É por tudo isso que não devemos ignorar a importância do espanhol, ao lado do inglês, na construção do multilinguismo e do multiculturalismo, que são verdadeiros passaportes para a Sociedade do Conhecimento e que vêm se configurando como catalisadores indiscutíveis na promoção do acesso universal aos bens culturais tão necessários às nações que buscam o reconhecimento internacional, por meio do realce dos valores intelectuais de seus cidadãos. 

 

Preocupa-nos, igualmente, saber que a supressão do espanhol vem no bojo de um conjunto de medidas de constitucionalidade discutível e materializada por uma Medida Provisória. São essas condições que dão um indesejável caráter aligeirado a algo que carece de reflexão e do envolvimento de vários setores da sociedade, a fim de que não se deságue na desigualdade social e na precarização do ensino.


Entendemos que o mero aumento da carga horária não garante incremento da qualidade do ensino ministrado aos alunos do Ensino Médio. Fatores como a atração de talentos para o magistério, o incentivo para a formação continuada dos mestres, a disponibilidade de espaços físicos dignos, o estabelecimento de mecanismos compensatórios das carências que os alunos trazem do ensino fundamental, a aproximação do que é ministrado nas escolas com as reais necessidades do alunado, o estimulo à autonomia dos alunos e a compatibilização do horário de permanência na escola com as atividades laborais deles não podem ser ignorados. Indispensável dizer que isso envolve investimentos massivos num momento em que o Governo Federal sinaliza cortes orçamentários severos.

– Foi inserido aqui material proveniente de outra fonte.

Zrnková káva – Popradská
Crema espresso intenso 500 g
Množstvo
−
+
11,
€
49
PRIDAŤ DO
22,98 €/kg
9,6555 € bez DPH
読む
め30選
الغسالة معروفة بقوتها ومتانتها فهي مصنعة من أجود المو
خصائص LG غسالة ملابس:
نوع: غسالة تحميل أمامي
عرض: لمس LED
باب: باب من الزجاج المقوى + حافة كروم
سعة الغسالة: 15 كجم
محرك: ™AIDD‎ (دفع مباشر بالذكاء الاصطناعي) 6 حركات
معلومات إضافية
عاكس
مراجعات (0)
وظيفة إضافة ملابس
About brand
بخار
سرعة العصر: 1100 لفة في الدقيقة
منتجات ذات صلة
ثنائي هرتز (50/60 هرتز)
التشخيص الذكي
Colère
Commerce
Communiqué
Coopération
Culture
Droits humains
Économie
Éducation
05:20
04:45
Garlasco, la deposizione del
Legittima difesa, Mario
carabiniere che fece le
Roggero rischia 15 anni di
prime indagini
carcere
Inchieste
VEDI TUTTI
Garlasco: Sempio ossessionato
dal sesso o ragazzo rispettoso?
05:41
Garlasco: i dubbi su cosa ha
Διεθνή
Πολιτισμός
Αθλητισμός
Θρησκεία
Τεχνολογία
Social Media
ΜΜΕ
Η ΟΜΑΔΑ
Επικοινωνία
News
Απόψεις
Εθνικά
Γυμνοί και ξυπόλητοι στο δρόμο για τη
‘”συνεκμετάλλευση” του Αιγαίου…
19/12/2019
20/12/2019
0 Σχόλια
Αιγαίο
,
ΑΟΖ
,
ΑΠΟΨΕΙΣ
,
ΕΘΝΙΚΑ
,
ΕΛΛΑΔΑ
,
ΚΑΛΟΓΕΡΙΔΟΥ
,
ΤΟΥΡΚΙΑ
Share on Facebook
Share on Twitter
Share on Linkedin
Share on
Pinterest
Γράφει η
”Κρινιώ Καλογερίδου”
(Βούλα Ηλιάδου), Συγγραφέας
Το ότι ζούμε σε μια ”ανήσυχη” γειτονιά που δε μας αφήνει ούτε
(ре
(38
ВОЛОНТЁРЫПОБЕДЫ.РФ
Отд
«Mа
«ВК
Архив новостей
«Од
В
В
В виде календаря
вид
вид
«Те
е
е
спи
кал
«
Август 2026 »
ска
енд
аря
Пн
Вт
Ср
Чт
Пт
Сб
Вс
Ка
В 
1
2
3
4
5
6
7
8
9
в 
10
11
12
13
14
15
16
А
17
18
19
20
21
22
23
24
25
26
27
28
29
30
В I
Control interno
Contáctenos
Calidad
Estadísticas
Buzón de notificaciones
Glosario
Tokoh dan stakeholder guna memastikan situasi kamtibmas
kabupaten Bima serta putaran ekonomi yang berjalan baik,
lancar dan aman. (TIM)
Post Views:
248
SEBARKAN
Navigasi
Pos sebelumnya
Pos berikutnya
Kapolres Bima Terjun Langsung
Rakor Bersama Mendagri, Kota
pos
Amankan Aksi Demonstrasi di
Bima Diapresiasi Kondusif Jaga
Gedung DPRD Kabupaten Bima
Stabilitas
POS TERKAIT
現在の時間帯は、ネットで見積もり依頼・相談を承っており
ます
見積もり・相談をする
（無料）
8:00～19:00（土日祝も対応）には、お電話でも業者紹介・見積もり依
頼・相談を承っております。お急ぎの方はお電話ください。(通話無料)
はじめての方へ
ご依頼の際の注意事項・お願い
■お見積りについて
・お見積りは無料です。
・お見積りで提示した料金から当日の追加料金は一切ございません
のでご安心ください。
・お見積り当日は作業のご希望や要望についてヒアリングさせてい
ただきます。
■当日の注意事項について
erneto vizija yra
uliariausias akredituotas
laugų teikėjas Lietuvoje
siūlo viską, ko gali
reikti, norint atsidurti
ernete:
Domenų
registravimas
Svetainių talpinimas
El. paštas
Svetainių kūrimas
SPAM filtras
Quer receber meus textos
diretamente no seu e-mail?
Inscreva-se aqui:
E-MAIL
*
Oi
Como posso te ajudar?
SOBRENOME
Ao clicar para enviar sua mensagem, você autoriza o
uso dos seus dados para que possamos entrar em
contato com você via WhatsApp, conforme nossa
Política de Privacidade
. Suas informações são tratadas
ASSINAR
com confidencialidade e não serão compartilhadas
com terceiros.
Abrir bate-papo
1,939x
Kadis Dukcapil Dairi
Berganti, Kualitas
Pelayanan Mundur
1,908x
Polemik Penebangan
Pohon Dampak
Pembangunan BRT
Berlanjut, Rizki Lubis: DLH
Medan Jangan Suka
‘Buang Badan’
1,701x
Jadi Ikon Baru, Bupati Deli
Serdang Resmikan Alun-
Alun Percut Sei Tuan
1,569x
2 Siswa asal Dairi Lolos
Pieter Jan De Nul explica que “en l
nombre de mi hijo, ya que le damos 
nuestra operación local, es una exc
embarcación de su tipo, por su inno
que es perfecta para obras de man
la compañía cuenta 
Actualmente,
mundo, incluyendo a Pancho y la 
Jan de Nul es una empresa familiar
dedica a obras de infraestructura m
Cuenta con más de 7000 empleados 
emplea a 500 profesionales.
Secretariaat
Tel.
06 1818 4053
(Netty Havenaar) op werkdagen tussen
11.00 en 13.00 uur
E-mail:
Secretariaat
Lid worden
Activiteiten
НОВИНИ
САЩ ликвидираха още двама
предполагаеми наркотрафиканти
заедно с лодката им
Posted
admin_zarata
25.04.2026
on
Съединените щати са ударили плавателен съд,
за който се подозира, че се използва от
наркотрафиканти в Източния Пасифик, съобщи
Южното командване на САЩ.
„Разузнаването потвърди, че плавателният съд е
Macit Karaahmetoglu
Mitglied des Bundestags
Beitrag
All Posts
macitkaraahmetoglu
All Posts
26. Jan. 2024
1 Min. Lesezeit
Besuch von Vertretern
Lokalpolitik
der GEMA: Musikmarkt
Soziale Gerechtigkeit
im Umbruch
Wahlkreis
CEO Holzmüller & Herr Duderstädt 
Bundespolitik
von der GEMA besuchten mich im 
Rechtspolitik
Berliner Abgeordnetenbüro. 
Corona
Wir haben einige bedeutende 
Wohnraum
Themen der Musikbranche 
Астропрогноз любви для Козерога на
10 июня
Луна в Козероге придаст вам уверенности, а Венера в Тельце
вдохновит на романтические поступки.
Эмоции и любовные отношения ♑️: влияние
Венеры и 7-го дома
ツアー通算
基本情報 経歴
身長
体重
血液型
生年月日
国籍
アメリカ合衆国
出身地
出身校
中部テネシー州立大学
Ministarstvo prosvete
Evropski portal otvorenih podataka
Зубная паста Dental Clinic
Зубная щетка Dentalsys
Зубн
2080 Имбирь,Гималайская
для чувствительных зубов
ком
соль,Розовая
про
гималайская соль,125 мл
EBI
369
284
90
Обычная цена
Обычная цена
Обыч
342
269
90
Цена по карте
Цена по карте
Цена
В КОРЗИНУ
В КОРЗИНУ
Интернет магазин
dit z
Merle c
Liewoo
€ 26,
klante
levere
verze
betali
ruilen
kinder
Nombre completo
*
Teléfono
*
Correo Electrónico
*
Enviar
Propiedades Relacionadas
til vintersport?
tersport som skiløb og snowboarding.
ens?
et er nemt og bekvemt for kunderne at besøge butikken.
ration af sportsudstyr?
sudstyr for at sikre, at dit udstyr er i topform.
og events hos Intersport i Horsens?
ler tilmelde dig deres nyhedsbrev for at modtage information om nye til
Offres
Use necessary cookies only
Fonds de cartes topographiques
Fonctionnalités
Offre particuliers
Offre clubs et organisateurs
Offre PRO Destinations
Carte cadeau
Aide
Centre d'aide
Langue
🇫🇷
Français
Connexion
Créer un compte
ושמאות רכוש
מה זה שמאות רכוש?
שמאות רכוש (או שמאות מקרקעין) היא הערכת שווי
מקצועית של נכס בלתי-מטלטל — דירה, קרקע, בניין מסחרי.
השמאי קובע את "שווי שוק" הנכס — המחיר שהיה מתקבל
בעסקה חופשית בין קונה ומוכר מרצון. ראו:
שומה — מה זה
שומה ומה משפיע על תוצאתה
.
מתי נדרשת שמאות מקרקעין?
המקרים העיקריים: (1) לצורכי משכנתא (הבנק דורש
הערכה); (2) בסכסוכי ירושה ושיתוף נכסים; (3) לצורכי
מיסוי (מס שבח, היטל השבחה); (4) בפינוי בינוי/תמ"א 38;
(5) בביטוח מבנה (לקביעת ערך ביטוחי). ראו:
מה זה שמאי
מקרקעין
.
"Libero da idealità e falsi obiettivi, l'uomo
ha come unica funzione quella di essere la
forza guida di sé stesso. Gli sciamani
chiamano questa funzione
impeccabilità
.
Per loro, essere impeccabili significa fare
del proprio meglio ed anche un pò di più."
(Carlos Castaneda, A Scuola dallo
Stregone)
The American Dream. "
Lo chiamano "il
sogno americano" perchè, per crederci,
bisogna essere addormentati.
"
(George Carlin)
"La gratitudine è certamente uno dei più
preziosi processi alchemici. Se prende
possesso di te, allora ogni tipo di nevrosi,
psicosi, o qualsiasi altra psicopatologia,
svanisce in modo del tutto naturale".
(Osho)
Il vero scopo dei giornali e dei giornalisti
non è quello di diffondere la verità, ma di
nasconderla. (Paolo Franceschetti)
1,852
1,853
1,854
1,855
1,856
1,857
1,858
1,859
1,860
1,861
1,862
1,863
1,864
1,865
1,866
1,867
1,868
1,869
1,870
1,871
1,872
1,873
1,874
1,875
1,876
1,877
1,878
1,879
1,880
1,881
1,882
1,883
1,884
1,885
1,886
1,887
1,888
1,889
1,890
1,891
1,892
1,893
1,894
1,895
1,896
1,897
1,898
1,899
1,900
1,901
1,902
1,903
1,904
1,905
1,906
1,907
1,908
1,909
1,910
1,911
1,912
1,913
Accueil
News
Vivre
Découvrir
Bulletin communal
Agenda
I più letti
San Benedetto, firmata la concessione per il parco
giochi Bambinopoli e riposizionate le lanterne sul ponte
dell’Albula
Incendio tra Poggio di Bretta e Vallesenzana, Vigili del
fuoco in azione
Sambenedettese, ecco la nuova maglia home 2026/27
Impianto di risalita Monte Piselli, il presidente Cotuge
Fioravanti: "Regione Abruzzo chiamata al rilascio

Por sabermos que o Ensino Médio no Brasil atravessa situações críticas, entendemos que a adoção de medidas aparentemente fáceis e sem o apoio de setores tecnicamente qualificados da sociedade brasileira pode, ao invés de equacionar essas situações, aprofundá-las. Entendemos, portanto, que, se a reforma objeto da Medida Provisória 746 for levada a cabo, ficará ameaçado o futuro de nossa juventude. Urge, portanto, a abertura de um diálogo mais qualificado e menos assimétrico com a sociedade brasileira.